> **WORK REQUEST**
The lines below are to be quoted exactly, from the first through the one that contains "Kompositionerna präglas av".

===

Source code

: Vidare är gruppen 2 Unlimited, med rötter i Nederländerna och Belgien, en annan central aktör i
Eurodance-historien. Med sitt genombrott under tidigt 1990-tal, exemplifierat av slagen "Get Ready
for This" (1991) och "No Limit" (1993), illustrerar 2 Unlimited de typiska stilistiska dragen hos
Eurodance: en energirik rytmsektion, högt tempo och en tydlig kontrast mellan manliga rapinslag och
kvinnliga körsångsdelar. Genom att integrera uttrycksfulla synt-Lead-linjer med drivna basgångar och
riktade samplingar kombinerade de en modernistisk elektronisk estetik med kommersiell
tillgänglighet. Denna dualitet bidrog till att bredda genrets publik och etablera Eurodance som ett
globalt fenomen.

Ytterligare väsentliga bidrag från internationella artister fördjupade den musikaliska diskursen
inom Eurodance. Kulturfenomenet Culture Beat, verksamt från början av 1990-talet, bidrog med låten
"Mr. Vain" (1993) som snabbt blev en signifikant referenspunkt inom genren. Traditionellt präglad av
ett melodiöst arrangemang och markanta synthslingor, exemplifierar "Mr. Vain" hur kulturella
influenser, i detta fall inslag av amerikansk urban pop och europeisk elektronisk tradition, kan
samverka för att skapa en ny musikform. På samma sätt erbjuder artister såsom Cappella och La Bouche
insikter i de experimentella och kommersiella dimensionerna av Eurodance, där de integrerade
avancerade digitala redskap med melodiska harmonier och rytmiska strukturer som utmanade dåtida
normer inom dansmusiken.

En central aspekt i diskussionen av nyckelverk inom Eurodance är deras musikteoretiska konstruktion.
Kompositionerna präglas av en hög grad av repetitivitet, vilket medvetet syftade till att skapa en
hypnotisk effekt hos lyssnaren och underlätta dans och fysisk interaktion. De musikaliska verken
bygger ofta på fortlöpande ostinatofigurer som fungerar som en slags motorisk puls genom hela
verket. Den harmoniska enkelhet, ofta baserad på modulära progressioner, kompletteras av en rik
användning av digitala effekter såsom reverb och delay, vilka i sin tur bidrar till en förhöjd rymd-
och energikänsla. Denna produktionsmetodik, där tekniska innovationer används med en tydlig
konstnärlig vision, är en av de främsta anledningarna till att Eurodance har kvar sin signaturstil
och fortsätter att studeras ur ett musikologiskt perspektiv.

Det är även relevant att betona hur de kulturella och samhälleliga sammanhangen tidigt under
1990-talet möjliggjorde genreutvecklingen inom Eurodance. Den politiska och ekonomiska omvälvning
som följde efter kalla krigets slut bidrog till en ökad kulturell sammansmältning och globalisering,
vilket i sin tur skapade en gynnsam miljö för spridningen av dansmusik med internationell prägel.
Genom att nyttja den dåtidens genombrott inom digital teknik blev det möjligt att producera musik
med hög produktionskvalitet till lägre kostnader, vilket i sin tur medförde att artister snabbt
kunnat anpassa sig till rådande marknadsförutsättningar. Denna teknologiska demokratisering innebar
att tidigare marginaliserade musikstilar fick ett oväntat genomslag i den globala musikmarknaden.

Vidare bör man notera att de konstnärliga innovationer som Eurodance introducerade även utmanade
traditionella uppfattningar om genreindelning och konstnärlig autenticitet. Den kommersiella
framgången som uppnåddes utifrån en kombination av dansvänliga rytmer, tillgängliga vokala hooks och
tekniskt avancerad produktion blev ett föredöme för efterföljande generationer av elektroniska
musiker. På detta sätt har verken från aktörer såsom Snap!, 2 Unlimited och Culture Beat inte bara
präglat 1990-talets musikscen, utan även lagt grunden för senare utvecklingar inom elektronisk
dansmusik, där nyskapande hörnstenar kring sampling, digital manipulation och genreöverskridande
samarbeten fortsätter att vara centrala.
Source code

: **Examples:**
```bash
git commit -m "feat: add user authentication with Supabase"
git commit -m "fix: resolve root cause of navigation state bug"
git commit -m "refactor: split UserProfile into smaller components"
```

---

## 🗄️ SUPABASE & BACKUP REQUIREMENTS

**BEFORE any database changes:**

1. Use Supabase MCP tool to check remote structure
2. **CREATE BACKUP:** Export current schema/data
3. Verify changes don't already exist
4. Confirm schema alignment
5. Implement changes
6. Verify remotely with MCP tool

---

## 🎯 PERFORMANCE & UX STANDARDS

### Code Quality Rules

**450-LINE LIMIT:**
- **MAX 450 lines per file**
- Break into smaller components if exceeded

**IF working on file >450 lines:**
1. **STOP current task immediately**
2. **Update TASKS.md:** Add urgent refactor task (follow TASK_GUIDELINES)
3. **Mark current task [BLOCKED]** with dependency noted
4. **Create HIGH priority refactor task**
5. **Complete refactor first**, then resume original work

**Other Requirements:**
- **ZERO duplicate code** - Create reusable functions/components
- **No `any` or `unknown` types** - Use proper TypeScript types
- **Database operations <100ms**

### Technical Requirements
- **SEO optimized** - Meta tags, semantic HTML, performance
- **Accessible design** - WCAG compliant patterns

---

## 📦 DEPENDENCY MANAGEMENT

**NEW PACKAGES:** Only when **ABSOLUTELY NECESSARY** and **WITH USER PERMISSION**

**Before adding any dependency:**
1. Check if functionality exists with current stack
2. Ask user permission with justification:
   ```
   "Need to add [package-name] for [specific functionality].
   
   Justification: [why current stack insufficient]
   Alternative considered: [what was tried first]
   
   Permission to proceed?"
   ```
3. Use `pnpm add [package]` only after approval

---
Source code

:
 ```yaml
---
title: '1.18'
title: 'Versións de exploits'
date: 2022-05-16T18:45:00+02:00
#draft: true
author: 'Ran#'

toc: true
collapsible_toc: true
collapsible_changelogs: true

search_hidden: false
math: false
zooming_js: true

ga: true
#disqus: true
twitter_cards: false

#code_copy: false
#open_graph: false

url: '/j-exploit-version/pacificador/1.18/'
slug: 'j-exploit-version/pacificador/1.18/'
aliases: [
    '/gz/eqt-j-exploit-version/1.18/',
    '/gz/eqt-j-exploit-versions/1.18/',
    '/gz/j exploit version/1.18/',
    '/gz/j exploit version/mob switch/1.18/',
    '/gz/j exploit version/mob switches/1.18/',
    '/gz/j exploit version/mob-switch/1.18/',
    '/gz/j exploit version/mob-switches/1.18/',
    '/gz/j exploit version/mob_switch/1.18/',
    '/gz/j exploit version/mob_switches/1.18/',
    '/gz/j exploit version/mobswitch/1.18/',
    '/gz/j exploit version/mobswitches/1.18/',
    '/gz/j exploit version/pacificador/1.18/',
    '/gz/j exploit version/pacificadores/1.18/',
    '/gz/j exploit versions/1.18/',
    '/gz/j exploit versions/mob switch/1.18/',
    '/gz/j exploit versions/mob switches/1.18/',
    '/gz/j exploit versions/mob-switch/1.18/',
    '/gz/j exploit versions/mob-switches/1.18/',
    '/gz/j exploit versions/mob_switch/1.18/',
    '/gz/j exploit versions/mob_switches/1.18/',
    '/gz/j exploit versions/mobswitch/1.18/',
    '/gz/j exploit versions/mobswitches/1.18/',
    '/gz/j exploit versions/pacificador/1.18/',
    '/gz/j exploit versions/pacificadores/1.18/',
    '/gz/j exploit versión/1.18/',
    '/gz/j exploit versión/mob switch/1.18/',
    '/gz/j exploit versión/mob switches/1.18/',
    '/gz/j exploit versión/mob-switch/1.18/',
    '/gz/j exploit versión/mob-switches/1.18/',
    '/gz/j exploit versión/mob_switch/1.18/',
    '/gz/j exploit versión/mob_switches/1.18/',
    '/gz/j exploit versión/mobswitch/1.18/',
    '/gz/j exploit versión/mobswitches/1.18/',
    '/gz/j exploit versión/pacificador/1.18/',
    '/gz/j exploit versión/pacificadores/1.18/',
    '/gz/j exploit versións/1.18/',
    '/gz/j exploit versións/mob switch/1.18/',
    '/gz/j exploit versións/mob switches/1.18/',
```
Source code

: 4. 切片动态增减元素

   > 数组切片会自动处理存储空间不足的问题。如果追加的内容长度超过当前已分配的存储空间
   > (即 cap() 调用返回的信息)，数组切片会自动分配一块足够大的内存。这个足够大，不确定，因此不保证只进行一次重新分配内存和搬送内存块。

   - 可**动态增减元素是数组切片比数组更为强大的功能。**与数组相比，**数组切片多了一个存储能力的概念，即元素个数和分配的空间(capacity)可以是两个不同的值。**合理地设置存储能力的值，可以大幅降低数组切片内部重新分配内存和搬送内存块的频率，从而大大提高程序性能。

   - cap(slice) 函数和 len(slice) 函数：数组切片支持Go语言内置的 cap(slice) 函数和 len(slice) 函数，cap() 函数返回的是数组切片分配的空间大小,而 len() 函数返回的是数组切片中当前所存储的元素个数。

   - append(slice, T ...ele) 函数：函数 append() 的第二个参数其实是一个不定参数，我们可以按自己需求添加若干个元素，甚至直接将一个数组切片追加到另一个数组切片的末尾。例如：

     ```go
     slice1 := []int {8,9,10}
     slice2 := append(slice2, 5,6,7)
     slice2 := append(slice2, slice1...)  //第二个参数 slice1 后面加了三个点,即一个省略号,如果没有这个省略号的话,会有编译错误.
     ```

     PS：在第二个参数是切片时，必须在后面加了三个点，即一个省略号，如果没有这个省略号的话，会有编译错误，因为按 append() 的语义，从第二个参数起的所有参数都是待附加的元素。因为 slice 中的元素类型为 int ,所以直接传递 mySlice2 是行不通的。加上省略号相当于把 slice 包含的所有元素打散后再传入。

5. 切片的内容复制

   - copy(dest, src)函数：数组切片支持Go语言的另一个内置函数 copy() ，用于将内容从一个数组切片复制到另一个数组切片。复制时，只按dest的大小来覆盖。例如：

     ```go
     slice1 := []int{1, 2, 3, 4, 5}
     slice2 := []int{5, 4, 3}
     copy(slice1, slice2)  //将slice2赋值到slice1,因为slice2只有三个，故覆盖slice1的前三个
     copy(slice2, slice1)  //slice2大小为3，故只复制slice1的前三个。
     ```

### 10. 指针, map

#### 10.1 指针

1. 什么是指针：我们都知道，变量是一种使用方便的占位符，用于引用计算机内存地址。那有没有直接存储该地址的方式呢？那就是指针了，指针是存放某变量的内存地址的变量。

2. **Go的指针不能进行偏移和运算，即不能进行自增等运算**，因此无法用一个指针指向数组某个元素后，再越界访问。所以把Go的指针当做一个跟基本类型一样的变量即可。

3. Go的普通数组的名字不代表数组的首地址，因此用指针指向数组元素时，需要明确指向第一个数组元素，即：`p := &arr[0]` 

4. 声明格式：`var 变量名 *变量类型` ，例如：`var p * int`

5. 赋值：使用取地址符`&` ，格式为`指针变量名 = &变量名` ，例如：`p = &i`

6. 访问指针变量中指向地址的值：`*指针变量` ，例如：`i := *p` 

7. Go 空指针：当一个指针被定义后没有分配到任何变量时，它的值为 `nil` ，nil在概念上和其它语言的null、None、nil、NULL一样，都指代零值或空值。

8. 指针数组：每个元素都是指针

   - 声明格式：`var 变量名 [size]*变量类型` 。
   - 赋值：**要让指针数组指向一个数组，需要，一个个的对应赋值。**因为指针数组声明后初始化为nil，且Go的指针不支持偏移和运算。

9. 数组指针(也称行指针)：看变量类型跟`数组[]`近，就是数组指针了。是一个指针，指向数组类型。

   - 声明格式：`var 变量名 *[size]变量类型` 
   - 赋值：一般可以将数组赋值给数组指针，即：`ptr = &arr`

===

> **SOLUTION**
Source code

: Vidare är gruppen 2 Unlimited, med rötter i Nederländerna och Belgien, en annan central aktör i
Eurodance-historien. Med sitt genombrott under tidigt 1990-tal, exemplifierat av slagen "Get Ready
for This" (1991) och "No Limit" (1993), illustrerar 2 Unlimited de typiska stilistiska dragen hos
Eurodance: en energirik rytmsektion, högt tempo och en tydlig kontrast mellan manliga rapinslag och
kvinnliga körsångsdelar. Genom att integrera uttrycksfulla synt-Lead-linjer med drivna basgångar och
riktade samplingar kombinerade de en modernistisk elektronisk estetik med kommersiell
tillgänglighet. Denna dualitet bidrog till att bredda genrets publik och etablera Eurodance som ett
globalt fenomen.

Ytterligare väsentliga bidrag från internationella artister fördjupade den musikaliska diskursen
inom Eurodance. Kulturfenomenet Culture Beat, verksamt från början av 1990-talet, bidrog med låten
"Mr. Vain" (1993) som snabbt blev en signifikant referenspunkt inom genren. Traditionellt präglad av
ett melodiöst arrangemang och markanta synthslingor, exemplifierar "Mr. Vain" hur kulturella
influenser, i detta fall inslag av amerikansk urban pop och europeisk elektronisk tradition, kan
samverka för att skapa en ny musikform. På samma sätt erbjuder artister såsom Cappella och La Bouche
insikter i de experimentella och kommersiella dimensionerna av Eurodance, där de integrerade
avancerade digitala redskap med melodiska harmonier och rytmiska strukturer som utmanade dåtida
normer inom dansmusiken.

En central aspekt i diskussionen av nyckelverk inom Eurodance är deras musikteoretiska konstruktion.
Kompositionerna präglas av en hög grad av repetitivitet, vilket medvetet syftade till att skapa en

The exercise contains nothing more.